DOCUMENT PASSAGE:
* * *
Flaws in Wireless Security Detailed

Cracked algorithm, holes in 802.11 spec mean companies need more authentication

Las Vegas

A cryptologist who discovered several gaping holes in the international standard governing the design of wireless network devices and the encryption algorithm meant to protect those networks last week detailed vulnerabilities that could be leaving corporate systems open to hackers.

Ian Goldberg, a cryptologist at Montreal-based security and privacy software developer Zero-Knowledge Systems Inc., along with researchers at the University of California, Berkeley, uncovered flaws in the IEEE 802.11 standard. Goldberg published a paper (www.isaac.cs.berkeley.edu/isaac/wep-faq.html) on the findings earlier this year and made one of his first public appearances about it at the annual Black Hat hacker conference here.

Hardware and software vendors use 802.11 to develop wireless Ethernet cards. The Wired Equivalent Privacy (WEP) algorithm is designed to provide the same level of security for wireless devices that a physical network cable can.

"We have demonstrated attacks on WEP that defeat each of the security goals" it was designed to address, including data confidentiality, network- access control and data integrity, said Goldberg, who showed slides demonstrating the mathematical proof that such exploits are possible to an applauding crowd of hackers and security professionals.

"We can read WEP-protected traffic, we can inject traffic onto WEP-protected networks, we can modify WEP-protected data," he said.

Goldberg and other security experts recommended that to counter the threat, all companies should use additional authentication systems, such as virtual private networks or IPSec, before allowing data to cross from a wireless network to an intranet or other corporate system. He said some products will be coming out soon to address these vulnerabilities, but they will be proprietary.
* * *
TO BE DONE:
- a) Please retype the stretch of the wireless security article from "Goldberg and other" through "will be proprietary.".
- b) Pick out and copy each line of the listing below that contains the string "grace", matching case.

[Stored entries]
* * *
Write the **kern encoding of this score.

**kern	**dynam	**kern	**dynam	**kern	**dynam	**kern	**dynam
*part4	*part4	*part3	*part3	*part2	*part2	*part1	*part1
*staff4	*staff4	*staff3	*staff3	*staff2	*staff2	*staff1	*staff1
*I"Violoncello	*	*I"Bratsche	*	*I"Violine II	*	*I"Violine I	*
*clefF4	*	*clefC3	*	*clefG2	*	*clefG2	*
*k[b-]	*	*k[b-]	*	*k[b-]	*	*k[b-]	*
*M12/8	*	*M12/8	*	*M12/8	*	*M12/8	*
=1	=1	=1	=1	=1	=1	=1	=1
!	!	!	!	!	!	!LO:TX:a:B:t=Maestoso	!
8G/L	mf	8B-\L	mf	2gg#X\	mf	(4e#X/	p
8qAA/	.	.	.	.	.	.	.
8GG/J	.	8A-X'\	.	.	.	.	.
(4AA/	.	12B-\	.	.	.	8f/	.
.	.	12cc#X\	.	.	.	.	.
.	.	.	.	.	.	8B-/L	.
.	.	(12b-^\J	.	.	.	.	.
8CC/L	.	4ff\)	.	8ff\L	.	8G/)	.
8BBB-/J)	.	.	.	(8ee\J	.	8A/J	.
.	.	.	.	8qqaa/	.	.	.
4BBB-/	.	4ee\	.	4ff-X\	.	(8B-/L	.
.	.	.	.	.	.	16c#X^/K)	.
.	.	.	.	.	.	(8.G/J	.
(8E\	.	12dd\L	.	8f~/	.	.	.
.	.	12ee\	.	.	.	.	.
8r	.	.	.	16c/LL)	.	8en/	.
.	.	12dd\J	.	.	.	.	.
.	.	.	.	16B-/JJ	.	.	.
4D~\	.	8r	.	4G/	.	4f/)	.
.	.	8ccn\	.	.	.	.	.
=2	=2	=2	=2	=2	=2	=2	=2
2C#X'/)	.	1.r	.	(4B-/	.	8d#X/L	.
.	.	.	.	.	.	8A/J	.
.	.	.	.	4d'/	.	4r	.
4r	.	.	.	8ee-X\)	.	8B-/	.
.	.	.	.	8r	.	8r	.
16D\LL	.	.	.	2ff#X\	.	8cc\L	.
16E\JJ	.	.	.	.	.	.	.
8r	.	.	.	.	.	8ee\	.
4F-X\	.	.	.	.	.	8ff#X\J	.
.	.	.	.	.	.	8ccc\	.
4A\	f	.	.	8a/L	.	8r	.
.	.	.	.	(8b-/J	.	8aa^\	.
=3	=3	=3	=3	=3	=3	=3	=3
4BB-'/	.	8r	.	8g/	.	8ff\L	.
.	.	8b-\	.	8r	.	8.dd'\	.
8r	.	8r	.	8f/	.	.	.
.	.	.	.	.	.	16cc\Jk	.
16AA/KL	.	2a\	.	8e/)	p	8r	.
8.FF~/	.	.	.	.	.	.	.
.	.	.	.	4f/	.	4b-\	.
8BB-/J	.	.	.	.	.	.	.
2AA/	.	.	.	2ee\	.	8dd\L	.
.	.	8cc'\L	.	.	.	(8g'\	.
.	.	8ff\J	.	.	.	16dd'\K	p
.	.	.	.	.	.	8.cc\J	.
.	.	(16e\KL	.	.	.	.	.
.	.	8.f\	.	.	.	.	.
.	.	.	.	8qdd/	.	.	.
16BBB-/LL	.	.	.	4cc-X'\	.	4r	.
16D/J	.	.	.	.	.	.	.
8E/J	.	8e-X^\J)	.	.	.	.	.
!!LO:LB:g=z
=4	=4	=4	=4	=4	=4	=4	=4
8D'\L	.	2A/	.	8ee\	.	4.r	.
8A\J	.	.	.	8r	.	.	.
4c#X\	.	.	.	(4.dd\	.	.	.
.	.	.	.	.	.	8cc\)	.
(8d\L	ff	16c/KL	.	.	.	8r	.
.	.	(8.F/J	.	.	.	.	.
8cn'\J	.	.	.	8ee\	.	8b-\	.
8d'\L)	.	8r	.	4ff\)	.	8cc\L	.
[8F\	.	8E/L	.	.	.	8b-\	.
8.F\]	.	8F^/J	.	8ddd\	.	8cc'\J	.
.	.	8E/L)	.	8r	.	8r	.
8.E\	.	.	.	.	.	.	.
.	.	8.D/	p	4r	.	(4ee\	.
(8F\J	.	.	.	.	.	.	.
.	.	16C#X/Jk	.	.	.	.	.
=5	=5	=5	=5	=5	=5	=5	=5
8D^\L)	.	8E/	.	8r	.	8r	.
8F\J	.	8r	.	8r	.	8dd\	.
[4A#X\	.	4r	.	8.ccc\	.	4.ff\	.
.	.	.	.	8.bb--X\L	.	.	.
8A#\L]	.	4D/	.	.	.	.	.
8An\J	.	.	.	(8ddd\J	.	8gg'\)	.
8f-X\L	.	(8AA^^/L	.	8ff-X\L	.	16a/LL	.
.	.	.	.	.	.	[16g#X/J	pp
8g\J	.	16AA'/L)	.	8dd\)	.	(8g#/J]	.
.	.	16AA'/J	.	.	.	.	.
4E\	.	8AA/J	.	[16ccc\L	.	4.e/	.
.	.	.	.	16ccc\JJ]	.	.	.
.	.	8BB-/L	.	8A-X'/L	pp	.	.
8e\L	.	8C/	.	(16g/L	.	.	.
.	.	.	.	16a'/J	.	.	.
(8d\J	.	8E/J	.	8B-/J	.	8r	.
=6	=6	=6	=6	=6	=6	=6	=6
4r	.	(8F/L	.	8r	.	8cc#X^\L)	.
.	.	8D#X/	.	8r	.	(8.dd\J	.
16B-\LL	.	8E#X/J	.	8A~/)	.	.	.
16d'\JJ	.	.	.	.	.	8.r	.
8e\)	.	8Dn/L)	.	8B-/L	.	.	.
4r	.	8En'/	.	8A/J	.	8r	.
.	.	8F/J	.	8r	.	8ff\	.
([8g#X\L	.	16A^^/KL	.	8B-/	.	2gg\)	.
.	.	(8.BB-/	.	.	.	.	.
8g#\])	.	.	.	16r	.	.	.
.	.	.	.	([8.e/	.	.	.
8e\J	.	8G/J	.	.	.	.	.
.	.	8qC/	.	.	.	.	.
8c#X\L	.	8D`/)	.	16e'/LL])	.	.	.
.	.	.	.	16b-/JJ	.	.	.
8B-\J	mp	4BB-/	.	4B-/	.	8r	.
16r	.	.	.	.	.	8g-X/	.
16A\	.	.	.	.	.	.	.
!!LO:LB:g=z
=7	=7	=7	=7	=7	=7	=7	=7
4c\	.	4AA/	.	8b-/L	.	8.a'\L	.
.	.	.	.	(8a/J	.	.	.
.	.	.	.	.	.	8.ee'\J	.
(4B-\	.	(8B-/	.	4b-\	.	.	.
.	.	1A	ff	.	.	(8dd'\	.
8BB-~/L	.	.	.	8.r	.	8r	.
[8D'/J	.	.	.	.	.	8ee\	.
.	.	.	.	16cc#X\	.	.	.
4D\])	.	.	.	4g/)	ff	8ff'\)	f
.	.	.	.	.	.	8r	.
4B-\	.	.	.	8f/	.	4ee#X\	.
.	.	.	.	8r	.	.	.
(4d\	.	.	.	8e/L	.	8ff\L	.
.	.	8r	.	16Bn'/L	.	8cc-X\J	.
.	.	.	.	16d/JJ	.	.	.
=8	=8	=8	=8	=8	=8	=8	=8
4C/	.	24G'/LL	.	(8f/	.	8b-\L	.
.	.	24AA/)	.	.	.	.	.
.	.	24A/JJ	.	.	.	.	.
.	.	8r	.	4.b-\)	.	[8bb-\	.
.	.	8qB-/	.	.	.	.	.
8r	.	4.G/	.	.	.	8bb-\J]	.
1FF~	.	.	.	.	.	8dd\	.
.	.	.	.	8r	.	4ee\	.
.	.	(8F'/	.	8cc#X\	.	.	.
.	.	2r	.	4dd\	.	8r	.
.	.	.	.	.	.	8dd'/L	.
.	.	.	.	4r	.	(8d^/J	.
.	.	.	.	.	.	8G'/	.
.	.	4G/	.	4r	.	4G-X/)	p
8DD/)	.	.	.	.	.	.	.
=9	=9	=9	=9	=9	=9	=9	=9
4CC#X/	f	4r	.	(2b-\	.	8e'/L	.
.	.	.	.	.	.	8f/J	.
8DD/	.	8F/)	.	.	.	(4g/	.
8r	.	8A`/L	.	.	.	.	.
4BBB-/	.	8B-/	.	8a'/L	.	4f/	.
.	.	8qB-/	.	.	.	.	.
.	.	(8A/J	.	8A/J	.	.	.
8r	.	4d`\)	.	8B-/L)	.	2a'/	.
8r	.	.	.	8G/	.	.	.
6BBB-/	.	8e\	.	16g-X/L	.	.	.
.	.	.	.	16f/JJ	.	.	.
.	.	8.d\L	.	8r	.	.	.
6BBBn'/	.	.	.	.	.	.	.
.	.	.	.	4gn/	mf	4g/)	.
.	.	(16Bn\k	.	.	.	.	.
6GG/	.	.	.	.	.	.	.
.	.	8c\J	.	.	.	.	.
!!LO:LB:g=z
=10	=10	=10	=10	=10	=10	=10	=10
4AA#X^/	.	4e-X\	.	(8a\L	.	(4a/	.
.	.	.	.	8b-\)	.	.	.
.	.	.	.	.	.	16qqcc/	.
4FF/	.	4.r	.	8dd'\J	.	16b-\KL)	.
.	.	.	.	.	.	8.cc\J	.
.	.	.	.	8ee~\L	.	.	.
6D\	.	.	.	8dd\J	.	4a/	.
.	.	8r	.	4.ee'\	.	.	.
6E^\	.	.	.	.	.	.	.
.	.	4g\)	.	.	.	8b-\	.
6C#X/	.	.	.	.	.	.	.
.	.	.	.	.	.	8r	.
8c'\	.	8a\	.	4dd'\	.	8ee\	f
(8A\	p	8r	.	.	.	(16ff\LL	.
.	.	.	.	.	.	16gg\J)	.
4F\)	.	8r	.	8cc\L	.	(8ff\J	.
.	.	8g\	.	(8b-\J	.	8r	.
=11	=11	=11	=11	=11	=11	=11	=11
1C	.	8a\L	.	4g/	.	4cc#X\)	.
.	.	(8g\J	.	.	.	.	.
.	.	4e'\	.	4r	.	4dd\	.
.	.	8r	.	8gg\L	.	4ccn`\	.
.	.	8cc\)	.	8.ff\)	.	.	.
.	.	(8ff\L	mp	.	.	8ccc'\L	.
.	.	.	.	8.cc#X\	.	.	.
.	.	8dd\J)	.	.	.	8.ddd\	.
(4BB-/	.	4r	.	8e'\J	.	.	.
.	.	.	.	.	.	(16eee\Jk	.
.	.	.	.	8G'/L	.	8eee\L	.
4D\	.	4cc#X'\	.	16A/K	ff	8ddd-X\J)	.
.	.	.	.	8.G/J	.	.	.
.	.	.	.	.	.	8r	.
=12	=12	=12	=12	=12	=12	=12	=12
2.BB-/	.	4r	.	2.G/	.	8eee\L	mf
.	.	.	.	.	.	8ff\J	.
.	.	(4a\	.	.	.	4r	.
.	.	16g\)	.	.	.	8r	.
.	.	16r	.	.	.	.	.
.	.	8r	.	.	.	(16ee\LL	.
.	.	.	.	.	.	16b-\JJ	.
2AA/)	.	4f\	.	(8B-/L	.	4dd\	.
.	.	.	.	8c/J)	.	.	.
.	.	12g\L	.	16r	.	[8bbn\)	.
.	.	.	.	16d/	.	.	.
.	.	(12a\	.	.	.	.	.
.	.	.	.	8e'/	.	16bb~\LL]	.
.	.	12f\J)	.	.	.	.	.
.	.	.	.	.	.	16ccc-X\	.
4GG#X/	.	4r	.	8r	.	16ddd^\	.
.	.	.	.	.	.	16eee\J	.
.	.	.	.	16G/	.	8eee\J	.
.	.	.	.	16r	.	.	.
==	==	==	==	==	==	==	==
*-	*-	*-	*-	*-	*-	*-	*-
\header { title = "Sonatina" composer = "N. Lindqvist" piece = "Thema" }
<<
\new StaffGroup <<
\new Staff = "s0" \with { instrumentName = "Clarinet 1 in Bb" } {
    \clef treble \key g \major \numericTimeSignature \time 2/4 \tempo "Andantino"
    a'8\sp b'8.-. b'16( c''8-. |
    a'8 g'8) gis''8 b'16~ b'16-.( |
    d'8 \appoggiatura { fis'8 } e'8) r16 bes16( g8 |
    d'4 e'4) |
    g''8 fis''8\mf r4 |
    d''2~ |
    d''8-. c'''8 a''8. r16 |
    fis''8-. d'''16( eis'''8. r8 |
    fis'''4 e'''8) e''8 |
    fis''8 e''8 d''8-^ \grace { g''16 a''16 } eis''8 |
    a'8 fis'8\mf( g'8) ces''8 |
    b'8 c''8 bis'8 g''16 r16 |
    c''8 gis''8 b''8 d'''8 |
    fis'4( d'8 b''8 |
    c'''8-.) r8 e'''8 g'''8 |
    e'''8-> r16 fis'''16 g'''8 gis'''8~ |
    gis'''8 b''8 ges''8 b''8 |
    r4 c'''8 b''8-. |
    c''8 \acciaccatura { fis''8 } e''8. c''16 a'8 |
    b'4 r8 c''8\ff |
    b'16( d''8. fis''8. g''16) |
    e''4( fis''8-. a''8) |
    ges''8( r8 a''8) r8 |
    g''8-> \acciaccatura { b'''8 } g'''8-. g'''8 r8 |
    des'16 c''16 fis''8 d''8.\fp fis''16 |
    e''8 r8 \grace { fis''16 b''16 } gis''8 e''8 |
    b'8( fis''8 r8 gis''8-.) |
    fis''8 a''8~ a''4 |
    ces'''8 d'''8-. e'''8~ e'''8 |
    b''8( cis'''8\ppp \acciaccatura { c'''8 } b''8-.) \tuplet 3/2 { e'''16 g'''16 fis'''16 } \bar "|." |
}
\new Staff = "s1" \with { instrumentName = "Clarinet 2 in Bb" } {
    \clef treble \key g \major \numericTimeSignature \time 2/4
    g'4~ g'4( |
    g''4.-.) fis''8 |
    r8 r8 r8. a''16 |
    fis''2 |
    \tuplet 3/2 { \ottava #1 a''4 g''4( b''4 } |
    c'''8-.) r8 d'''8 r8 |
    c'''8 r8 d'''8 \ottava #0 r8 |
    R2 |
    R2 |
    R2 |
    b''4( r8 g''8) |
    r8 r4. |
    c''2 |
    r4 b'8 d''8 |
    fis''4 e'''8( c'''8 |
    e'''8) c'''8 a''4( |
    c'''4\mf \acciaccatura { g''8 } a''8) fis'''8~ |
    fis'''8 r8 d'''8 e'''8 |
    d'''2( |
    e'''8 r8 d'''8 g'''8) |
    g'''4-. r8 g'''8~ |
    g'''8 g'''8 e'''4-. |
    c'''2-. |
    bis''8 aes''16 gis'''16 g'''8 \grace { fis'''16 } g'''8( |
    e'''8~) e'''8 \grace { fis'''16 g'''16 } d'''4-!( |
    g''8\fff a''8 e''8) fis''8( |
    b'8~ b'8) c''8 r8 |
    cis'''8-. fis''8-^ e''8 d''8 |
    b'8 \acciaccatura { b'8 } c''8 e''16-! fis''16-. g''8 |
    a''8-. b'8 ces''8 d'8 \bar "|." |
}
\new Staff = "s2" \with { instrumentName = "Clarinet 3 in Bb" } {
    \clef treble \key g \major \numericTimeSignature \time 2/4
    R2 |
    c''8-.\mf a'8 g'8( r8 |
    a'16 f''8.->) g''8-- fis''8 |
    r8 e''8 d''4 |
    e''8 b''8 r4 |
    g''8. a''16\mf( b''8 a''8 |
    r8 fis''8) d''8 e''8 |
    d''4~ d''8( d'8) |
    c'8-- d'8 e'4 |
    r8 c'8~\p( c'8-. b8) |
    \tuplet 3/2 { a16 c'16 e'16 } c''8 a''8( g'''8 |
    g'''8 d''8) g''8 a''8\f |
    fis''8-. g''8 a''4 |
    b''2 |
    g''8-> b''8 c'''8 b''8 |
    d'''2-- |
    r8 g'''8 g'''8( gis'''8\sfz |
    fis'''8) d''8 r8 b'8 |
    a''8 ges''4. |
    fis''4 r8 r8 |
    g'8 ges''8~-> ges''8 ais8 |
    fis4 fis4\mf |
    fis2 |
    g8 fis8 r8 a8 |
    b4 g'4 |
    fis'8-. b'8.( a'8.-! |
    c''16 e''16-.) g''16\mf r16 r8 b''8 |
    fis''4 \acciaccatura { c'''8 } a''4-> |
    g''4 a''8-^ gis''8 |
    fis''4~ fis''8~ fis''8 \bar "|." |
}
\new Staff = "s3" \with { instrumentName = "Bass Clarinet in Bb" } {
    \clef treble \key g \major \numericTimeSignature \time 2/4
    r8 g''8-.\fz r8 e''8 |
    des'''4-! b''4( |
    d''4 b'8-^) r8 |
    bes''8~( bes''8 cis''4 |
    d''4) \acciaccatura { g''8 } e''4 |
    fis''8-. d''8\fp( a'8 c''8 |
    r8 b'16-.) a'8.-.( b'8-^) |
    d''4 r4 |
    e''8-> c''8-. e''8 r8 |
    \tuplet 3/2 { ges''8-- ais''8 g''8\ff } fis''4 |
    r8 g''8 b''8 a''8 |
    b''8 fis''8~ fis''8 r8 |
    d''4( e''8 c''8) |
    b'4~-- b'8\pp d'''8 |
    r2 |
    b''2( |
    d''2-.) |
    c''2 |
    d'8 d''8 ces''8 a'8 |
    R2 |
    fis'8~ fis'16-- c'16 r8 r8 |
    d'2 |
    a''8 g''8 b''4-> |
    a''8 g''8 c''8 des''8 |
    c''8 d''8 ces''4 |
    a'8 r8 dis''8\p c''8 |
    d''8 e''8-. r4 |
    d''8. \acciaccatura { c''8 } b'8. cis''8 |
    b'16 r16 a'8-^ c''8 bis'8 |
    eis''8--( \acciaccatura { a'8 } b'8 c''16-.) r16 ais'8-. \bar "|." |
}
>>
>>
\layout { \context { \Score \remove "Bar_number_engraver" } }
* * *
SOLUTION SET:
- a)
Goldberg and other security experts recommended that to counter the threat, all companies should use additional authentication systems, such as virtual private networks or IPSec, before allowing data to cross from a wireless network to an intranet or other corporate system. He said some products will be coming out soon to address these vulnerabilities, but they will be proprietary.

- b)
    fis''8 e''8 d''8-^ \grace { g''16 a''16 } eis''8 |
    e''8 r8 \grace { fis''16 b''16 } gis''8 e''8 |
    bis''8 aes''16 gis'''16 g'''8 \grace { fis'''16 } g'''8( |
    e'''8~) e'''8 \grace { fis'''16 g'''16 } d'''4-!( |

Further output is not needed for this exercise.